Problem requirements: Continue the article on Fabio Ingolitsch from where it stops.

Personal information
- Date of birth: 10 April 1992 (age 34)
- Place of birth: Salzburg, Austria
- Position: Midfielder

Team information
- Current team: Sturm Graz (head coach)

Youth career
- 1998–2007: SK Bischofshofen

Senior career*
- Years: Team / Apps / (Gls)
- 2007: SK Bischofshofen II / 3 / (1)
- 2007–2010: SK Bischofshofen / 54 / (6)
- 2010: TSV St. Johann / 8 / (0)
- 2010: TSV St. Johann II / 4 / (1)
- 2011–2012: SK Bischofshofen / 32 / (8)
- 2012–2014: SC Golling / 30 / (13)
- 2014: SK Bischofshofen / 14 / (5)
- 2015–2016: SC Golling / 30 / (13)
- 2016: SK Bischofshofen / 15 / (4)
- 2017: SV Schwarzach im Pongau / 11 / (1)
- 2017: SV Kuchl / 7 / (2)
- Total:  / 197 / (56)

Managerial career
- 2022–2023: FC Liefering
- 2024: FC Zürich U21
- 2024–2025: Rheindorf Altach
- 2026–: Sturm Graz

= Fabio Ingolitsch =

Austrian football manager (born 1992)

Fabio Ingolitsch (born 10 April 1992) is an Austrian football manager and former player who is the head coach of Austrian Bundesliga club Sturm Graz.

== Playing career ==
Ingolitsch played for various lower-division clubs in Salzburg before ending his playing career at the age of 25.

== Managerial career ==
===Early years===
From 2012 to 2014 he trained youth teams of his local club SK Bischofshofen. In April 2016 he got the UEFA A-license at the age of 24 .With the beginning of the 2017–18 season he became assistance coach to Janusz Góra und Gerhard Struber for FC Liefering. He also was assistance coach under Bo Svensson. In January 2021 Matthias Jaissle became head coach of Liefering and Ingolitsch head coach of the U18 team. In October 2021 he got the UEFA-Pro-license. At the age of 29 he was the youngest Austrian who did so.

[Dataset rows]

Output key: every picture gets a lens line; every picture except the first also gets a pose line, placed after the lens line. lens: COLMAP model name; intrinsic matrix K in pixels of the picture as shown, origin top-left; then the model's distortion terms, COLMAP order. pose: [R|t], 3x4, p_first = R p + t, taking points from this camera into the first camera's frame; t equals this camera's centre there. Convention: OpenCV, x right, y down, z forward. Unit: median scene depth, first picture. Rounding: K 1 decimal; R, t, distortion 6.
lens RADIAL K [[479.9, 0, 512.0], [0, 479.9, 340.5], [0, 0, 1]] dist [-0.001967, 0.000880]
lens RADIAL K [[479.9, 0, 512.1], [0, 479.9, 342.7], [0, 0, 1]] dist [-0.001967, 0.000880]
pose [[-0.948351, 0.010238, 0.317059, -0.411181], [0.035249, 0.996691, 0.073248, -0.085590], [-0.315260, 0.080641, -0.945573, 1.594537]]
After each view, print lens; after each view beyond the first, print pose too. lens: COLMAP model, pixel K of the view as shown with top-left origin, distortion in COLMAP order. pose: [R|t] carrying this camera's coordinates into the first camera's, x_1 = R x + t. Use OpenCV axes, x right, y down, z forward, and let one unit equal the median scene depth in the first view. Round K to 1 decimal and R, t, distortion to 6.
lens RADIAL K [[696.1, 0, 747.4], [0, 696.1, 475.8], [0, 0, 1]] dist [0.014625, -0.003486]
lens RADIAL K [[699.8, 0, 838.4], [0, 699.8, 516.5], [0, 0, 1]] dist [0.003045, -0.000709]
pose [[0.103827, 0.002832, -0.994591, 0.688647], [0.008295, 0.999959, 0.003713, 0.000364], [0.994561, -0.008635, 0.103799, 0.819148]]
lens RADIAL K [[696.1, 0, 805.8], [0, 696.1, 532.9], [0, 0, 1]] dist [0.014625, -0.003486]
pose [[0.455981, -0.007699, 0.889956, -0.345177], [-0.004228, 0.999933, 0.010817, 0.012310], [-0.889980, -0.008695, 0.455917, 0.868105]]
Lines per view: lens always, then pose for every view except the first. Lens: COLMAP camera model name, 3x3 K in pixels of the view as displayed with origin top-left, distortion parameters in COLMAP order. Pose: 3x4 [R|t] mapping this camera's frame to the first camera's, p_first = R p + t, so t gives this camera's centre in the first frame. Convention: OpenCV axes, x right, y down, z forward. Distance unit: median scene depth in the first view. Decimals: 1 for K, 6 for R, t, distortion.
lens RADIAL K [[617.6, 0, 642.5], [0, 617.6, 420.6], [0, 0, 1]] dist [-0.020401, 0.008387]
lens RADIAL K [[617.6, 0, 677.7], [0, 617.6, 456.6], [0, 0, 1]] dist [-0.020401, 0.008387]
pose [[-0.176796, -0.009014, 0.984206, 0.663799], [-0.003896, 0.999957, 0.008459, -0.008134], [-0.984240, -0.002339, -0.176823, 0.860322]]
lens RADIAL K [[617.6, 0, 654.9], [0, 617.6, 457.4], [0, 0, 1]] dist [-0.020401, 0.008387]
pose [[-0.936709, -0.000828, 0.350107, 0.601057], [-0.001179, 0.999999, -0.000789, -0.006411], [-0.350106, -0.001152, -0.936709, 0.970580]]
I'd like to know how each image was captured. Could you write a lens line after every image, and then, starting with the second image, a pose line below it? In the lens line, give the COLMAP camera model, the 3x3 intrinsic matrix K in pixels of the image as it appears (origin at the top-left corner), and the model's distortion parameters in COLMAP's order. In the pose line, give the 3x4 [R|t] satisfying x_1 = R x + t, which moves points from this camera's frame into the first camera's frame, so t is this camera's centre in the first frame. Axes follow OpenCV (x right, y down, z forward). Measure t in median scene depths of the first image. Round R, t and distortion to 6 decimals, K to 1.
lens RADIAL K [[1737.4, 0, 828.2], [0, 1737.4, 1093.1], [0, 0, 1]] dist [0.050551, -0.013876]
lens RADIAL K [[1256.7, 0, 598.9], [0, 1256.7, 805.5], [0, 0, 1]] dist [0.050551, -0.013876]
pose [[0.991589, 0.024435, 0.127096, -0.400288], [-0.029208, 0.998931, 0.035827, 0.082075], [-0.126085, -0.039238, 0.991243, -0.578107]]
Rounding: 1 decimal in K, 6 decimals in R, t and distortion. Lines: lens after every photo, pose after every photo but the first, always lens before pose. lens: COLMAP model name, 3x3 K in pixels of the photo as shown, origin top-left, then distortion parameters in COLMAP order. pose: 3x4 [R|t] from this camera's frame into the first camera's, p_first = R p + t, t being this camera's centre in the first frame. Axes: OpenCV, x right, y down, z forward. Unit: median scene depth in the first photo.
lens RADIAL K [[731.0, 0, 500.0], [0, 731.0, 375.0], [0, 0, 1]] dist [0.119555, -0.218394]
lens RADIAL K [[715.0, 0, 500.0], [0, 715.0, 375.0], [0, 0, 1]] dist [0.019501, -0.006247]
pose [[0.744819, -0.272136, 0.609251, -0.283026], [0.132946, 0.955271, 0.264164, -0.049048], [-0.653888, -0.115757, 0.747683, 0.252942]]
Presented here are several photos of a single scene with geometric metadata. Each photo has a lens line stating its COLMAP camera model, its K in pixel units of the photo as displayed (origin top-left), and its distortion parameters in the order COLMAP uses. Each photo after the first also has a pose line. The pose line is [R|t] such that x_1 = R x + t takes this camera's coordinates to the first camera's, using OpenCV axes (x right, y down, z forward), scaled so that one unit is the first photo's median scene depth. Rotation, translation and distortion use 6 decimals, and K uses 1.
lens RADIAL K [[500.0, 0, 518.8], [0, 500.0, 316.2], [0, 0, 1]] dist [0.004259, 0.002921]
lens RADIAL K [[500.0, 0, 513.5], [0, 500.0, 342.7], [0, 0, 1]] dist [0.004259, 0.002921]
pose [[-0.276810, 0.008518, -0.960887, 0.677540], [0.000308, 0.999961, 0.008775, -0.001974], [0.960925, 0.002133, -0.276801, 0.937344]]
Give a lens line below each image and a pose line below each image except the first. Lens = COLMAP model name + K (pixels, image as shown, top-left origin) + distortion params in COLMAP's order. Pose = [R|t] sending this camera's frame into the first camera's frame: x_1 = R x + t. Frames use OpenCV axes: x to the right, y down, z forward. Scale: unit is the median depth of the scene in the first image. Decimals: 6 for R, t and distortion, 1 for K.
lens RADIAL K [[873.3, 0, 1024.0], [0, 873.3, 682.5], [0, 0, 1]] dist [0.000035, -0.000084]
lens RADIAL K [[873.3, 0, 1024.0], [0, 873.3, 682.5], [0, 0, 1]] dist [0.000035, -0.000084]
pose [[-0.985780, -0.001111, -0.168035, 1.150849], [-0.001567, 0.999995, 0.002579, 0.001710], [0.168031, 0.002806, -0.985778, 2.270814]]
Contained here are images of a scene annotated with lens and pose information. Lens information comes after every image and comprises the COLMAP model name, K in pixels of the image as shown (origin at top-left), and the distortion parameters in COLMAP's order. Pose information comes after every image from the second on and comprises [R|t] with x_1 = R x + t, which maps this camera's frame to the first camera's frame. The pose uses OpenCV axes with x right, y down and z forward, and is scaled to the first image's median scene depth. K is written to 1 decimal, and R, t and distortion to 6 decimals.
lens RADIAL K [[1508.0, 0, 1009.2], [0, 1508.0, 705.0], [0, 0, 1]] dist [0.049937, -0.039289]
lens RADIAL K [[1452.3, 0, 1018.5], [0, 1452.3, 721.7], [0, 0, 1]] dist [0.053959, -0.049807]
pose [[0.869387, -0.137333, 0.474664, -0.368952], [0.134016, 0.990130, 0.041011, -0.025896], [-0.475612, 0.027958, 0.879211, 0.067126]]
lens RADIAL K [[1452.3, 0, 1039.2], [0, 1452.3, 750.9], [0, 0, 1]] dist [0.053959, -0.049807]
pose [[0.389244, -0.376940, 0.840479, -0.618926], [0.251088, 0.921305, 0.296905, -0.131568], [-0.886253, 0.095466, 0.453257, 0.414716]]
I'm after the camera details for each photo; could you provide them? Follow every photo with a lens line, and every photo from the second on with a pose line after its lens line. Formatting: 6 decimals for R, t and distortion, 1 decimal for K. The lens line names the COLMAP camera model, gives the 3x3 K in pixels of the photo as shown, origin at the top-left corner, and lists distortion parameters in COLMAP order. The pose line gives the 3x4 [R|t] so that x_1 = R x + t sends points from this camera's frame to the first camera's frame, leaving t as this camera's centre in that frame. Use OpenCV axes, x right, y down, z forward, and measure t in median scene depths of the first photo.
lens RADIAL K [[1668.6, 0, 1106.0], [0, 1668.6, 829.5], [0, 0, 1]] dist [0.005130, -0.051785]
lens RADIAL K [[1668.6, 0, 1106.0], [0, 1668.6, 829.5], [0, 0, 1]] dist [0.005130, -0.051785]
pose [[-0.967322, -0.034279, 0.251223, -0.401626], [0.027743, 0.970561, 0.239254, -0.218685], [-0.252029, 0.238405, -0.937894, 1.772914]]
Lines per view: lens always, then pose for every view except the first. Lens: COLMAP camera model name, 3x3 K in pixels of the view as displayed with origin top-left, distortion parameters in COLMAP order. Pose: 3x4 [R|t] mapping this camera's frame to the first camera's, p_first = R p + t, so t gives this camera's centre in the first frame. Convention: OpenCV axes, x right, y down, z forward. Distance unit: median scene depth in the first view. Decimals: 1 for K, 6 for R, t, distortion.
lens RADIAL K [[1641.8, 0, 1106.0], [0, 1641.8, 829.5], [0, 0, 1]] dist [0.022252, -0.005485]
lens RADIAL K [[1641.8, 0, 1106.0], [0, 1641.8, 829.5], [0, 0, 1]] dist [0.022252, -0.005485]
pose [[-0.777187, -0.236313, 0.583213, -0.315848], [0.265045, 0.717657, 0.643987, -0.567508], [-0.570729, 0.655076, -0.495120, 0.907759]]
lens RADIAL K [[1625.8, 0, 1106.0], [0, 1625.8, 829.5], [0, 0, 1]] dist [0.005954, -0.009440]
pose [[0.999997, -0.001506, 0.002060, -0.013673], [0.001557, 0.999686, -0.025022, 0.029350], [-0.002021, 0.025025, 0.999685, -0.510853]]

Result:
===FC Liefering===
At the start of the 2022–23 season, Ingolitsch returned to FC Liefering as head coach. The season proved challenging, with Liefering finishing ninth and only securing their league status on the penultimate matchday. Following the conclusion of the campaign, the club and Ingolitsch mutually agreed to end their collaboration.

===FC Zürich U21 and Rheindorf Altach===
On 27 May 2024, Ingolitsch was appointed head coach of the under-21 team of Swiss club FC Zürich, competing in the third-tier Promotion League. His tenure in Switzerland was short-lived, however, as he returned to Austria later that year.

On 9 October 2024, Ingolitsch was named head coach of Rheindorf Altach, replacing Joachim Standfest at a time when the club was second from bottom in the Austrian Bundesliga table. At Altach, he worked alongside his brother Sandro Ingolitsch, who was part of the club's playing squad.

Despite taking charge of a struggling side, Ingolitsch guided Altach to a second-to-last-place finish, which was sufficient to secure the club's Bundesliga status. In the 2025–26 season, the team reached the winter break in ninth position and recorded the strongest defensive record in the league.

===Sturm Graz===
During the winter break of the 2025–26 season, Ingolitsch moved to league rivals Sturm Graz, where he succeeded Jürgen Säumel as head coach.

== Personal life ==
Ingolitsch is a teacher. He is the older brother of Sandro who plays for Rheindorf Altach in the Austrian Bundesliga.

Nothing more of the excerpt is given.